Si hay algo que toca el corazón de Francisco es la relación personal con Dios. Dios es el amor no amado, es Aquél que lo ha dado todo, hasta lo inimaginable, por amor a nosotros. Dios nos ama de tal modo que no le ha importado que su propio Hijo tenga que morir por nosotros, por puro amor.
Es desde esta clave de relación de amor desde donde vive Francisco a Dios. Y por eso tiene alma de enamorado, porque se sabe envuelto en ese amor incondicionalmente entregado de Dios.
Francisco mira a Jesús, y ve en Él el reflejo de ese amor. Ve en Jesús al hombre que ha encarnado el amor entregado de Dios haciéndose el último, el más pequeño, el más pobre.

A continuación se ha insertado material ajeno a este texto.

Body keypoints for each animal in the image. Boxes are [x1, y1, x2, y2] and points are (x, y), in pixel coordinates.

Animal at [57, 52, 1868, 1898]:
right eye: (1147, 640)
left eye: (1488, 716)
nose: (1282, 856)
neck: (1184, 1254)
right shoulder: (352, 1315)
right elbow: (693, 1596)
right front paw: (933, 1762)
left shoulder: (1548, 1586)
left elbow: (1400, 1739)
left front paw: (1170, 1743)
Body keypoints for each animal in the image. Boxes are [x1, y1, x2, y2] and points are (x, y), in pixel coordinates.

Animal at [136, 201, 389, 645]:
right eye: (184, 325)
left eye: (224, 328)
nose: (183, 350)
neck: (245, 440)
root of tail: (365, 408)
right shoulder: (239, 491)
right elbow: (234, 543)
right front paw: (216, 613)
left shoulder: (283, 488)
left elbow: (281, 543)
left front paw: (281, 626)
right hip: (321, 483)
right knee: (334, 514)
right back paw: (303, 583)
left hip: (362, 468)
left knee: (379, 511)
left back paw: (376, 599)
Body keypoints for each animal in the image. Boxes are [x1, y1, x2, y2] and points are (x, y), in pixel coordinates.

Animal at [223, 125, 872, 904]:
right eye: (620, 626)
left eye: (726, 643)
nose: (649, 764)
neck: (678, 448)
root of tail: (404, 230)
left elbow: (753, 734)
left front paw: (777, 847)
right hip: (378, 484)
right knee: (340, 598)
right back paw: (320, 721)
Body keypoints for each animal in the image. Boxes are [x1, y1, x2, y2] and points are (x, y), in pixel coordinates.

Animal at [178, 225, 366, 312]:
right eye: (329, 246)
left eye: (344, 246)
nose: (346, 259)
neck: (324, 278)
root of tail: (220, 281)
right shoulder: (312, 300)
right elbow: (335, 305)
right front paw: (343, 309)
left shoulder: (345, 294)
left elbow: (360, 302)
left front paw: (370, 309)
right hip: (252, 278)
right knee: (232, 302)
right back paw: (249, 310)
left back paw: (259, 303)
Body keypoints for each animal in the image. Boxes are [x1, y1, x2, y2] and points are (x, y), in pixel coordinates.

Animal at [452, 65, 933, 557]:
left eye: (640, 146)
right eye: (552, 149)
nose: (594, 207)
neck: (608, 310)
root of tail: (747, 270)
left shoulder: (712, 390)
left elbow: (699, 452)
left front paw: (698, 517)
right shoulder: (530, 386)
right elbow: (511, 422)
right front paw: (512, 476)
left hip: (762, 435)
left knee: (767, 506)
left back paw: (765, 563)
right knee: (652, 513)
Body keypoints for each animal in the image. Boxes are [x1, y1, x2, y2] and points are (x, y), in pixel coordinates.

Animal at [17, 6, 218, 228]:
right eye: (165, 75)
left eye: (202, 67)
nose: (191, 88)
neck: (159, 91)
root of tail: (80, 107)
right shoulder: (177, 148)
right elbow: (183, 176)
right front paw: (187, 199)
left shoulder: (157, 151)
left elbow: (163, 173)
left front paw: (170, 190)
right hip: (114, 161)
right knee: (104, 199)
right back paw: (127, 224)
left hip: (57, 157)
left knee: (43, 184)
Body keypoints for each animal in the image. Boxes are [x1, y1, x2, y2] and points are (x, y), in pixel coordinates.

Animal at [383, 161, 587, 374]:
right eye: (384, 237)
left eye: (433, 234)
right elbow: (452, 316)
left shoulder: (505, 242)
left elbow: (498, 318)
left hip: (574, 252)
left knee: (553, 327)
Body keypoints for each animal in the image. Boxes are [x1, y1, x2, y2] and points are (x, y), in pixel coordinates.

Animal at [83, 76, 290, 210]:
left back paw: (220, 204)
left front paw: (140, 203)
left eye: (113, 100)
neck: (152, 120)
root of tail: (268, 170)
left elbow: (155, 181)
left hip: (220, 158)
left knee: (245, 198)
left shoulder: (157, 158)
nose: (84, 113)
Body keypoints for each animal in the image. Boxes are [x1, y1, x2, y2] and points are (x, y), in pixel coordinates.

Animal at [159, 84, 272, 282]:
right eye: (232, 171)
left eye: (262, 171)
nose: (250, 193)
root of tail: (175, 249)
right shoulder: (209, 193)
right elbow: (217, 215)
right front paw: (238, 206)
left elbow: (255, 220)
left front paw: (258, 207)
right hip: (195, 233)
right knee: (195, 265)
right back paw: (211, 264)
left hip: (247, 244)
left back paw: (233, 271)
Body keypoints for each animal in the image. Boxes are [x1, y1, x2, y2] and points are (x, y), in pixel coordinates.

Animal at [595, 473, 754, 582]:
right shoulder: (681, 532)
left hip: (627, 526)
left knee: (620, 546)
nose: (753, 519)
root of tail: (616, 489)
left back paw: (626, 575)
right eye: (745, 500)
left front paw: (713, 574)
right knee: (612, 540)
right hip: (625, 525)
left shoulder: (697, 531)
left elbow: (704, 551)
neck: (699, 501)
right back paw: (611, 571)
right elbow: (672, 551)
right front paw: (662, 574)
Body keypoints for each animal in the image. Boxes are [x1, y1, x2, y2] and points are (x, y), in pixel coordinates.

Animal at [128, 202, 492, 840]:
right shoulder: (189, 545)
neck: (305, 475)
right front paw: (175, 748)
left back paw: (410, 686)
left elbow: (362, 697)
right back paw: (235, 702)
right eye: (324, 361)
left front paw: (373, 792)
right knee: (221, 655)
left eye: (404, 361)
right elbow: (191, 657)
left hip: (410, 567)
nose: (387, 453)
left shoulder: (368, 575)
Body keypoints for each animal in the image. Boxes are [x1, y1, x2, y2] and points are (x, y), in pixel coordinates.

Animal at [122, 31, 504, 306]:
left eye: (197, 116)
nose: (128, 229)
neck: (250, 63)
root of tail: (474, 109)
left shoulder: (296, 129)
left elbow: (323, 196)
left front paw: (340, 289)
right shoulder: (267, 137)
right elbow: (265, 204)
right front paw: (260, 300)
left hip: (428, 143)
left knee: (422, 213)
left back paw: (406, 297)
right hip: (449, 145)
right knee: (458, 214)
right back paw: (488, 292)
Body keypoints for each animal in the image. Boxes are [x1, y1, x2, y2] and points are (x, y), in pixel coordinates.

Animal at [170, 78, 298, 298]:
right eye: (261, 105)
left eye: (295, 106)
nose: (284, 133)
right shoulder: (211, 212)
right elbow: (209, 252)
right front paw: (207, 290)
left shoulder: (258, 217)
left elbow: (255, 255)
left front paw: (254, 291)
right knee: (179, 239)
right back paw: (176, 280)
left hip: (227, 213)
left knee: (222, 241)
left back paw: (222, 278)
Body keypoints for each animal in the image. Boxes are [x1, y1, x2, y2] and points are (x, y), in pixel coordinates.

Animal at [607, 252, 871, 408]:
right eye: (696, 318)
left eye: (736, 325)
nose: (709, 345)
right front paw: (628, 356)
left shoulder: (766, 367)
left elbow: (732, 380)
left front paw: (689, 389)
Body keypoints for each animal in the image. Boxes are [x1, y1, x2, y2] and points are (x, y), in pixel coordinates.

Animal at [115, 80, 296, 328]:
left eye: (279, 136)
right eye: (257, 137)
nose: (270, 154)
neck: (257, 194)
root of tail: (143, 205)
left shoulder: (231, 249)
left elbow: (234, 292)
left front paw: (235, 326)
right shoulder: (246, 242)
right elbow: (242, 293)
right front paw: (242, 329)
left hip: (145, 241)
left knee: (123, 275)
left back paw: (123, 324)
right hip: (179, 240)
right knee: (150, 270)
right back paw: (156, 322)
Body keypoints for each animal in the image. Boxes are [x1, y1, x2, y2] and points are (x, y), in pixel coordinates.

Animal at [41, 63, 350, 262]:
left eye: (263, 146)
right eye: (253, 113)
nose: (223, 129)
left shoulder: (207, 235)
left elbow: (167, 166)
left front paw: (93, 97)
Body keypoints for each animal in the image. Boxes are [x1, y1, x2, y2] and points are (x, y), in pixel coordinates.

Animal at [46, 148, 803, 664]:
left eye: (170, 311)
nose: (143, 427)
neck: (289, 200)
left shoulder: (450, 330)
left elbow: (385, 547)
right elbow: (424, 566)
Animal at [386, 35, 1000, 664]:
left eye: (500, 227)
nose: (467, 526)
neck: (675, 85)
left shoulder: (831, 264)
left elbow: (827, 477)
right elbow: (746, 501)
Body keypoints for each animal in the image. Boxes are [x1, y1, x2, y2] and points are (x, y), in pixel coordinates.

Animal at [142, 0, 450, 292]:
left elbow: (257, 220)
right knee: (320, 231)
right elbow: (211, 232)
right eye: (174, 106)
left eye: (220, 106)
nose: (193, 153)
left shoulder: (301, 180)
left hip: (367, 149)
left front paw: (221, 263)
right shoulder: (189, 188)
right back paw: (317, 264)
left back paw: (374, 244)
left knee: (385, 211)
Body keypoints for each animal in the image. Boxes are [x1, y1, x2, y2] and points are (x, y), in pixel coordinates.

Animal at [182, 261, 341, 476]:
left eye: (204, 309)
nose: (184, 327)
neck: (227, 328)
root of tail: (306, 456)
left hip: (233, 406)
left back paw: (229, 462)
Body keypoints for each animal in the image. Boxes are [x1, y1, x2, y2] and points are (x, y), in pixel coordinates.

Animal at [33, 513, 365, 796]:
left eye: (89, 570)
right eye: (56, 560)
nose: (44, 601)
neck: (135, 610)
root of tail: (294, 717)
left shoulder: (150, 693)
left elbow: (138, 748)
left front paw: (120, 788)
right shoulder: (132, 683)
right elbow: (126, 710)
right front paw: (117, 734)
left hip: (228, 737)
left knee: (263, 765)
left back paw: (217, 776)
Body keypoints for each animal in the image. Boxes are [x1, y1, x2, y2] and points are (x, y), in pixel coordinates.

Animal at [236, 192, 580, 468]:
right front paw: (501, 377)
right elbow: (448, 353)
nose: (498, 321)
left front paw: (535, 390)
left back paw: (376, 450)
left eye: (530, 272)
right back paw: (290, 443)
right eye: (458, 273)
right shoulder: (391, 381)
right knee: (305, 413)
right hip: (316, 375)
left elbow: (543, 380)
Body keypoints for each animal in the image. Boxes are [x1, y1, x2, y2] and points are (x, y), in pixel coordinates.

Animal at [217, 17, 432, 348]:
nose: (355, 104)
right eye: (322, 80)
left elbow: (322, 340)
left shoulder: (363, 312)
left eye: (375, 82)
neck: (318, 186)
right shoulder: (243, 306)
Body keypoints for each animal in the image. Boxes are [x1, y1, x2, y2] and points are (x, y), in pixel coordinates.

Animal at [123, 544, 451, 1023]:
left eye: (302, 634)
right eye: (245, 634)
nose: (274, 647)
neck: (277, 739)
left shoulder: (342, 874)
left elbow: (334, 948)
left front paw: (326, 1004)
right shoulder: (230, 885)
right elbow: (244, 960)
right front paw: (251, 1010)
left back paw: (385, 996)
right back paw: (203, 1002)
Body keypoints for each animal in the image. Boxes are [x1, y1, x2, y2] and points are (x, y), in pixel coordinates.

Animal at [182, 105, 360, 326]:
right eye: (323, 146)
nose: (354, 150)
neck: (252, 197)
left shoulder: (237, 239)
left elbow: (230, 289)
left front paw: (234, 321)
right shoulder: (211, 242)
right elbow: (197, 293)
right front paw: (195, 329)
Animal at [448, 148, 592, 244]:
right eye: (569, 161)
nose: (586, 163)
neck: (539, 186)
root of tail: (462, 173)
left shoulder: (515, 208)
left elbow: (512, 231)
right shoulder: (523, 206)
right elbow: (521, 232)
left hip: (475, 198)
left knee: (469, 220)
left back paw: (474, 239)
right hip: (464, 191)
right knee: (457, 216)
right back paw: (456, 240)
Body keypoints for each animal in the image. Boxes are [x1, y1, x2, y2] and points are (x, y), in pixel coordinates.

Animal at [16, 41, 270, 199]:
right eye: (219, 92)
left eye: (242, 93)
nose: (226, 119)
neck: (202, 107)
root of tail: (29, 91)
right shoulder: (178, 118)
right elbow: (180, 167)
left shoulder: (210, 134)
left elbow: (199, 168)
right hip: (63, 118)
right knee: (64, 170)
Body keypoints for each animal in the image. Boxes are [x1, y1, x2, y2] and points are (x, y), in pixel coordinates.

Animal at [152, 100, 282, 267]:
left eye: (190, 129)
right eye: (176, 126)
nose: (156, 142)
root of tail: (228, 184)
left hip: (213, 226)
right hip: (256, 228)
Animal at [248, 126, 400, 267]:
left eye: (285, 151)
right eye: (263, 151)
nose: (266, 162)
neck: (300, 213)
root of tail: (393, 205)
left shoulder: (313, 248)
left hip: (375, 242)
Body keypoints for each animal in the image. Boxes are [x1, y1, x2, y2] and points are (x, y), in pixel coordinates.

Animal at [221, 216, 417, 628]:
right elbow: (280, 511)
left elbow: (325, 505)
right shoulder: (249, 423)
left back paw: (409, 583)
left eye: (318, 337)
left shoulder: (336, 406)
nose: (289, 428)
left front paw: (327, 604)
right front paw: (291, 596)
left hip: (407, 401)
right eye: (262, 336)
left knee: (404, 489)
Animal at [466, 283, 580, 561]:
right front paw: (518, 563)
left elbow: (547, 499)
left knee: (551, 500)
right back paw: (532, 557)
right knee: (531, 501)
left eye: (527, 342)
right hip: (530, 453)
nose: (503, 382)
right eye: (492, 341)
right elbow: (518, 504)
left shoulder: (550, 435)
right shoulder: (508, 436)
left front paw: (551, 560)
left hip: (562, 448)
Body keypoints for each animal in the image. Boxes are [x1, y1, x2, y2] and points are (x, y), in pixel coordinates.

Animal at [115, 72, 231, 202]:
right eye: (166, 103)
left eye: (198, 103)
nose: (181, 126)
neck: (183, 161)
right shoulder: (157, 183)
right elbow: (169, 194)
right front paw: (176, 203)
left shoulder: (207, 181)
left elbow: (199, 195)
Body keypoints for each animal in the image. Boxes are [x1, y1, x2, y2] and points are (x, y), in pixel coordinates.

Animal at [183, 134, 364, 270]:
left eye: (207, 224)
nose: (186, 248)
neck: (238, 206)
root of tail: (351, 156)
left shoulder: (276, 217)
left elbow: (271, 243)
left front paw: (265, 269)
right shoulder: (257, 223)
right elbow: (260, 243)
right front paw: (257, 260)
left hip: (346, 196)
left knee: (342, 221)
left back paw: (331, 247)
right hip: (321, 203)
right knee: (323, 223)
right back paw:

Ve en Jesús a Aquél que ha vivido las bienaventuranzas en carne propia, a Aquél que se ha abajado hasta lavarnos los pies, a Aquél que nos ha amado hasta dar su vida “como cordero llevado al matadero”.
Francisco se ha visto envuelto en este amor de Dios, y por eso ha querido ser pequeño como Jesús, último como Jesús, amor apasionado como Jesús, hombre de paz como Jesús, hermano de todos como Jesús.
Y por eso, en su oración le gusta dirigirse a Dios como lo hacía Jesús, llamándole Padre, sintiéndose confiadamente en sus brazos, proclamando su grandeza -Tú eres el bien, Tú eres fuerte, Tú eres santo…-, deseando que se haga realidad su presencia en este mundo -“el amor no es amado” era su gemido- y poniendo en sus manos su día a día y su vida.
Desde lo más hondo de su ser le brota continuamente la oración, porque se sabe amado, y sabe que ese amor es el que ha transformado su vida.